Great as a snack (alone or with yogurt), blueberries are also great to add to your favorite smoothie, as well as an ingredient in whole-grain side dishes or salads.

Cantaloupe

The sweet, fragrant scent of the cantaloupe is another unmistakable sign of Summer. A cup of cantaloupe has just 50 calories. They're also loaded with fiber, potassium, vitamin C, and beta-carotene. Consider cantaloupe your secret to beautiful skin as the beta-carotene helps protect it from harmful UVA and UVB rays. And, since they are about 90 percent water, they help you feel fuller.

Enjoy cantaloupes sliced or diced, and add them to your Summer salads.

Peaches

Nothing screams "Summer" like a ripe, juicy peach. The hot-weather, fuzzy-skinned fruit is at its peak from June through September, so now's the time to enjoy them. This sweet Summer fruit not only tastes amazing, but it's also a nutritional powerhouse. In just 60 calories, a medium peach packs in more than 20 different essential nutrients including fiber; vitamins A, C, and E; antioxidants; potassium; and zinc.

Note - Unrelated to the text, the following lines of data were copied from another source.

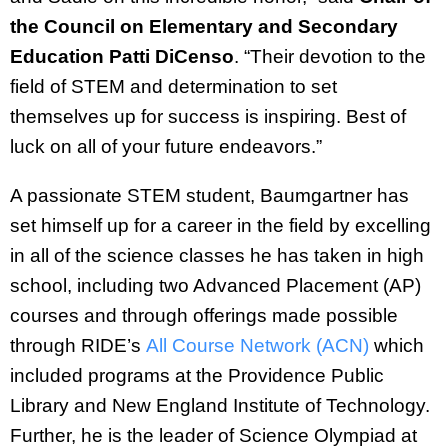
the Council on Elementary and Secondary
Education Patti DiCenso
. “Their devotion to the
field of STEM and determination to set
themselves up for success is inspiring. Best of
luck on all of your future endeavors.”
A passionate STEM student, Baumgartner has
set himself up for a career in the field by excelling
in all of the science classes he has taken in high
school, including two Advanced Placement (AP)
courses and through offerings made possible
through RIDE’s
All Course Network (ACN)
which
included programs at the Providence Public
Library and New England Institute of Technology.
Further, he is the leader of Science Olympiad at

Peaches are a perfect snack but can also be a featured ingredient in many dishes, from appetizers to desserts and even beverages. They're excellent baked, grilled, or pan-seared and topped with cinnamon for a guilt-free dessert. Need a sweet treat that will please everyone at your next cookout? Try this grilled peach recipe that has fewer than 35 calories per serving.

Strawberries

One serving of eight strawberries has more vitamin C than an orange and is packed with beneficial antioxidants and nutrients including potassium, folate, and fiber. And here's some food for thought: a study reported in the Annals of Neurology found that strawberries might slow cognitive decline by up to two and a half years.

Use strawberries in your favorite salads or as a topper for your yogurt or hot or cold cereal. You can also use strawberries as you would a tomato for a caprese salad with fresh tomatoes, mozzarella, and basil.

Sweet Cherries

Succulent sweet cherries are in season only from June through August, so enjoy them while they last! Sweet cherries are high in fiber and potassium while remaining low in calories ― just one cup of sweet cherries is about 100 calories. Their deep red color ― due to compounds called anthocyanins - not only makes them beautiful but also brings an added health benefit. Studies show that anthocyanins help reduce pain and temper inflammation.

They're picked once a year, so enjoy these special treats as a delicious snack on their own or you can pit them and use in salads (a chicken-cherry Waldorf salad is one of my favorites!).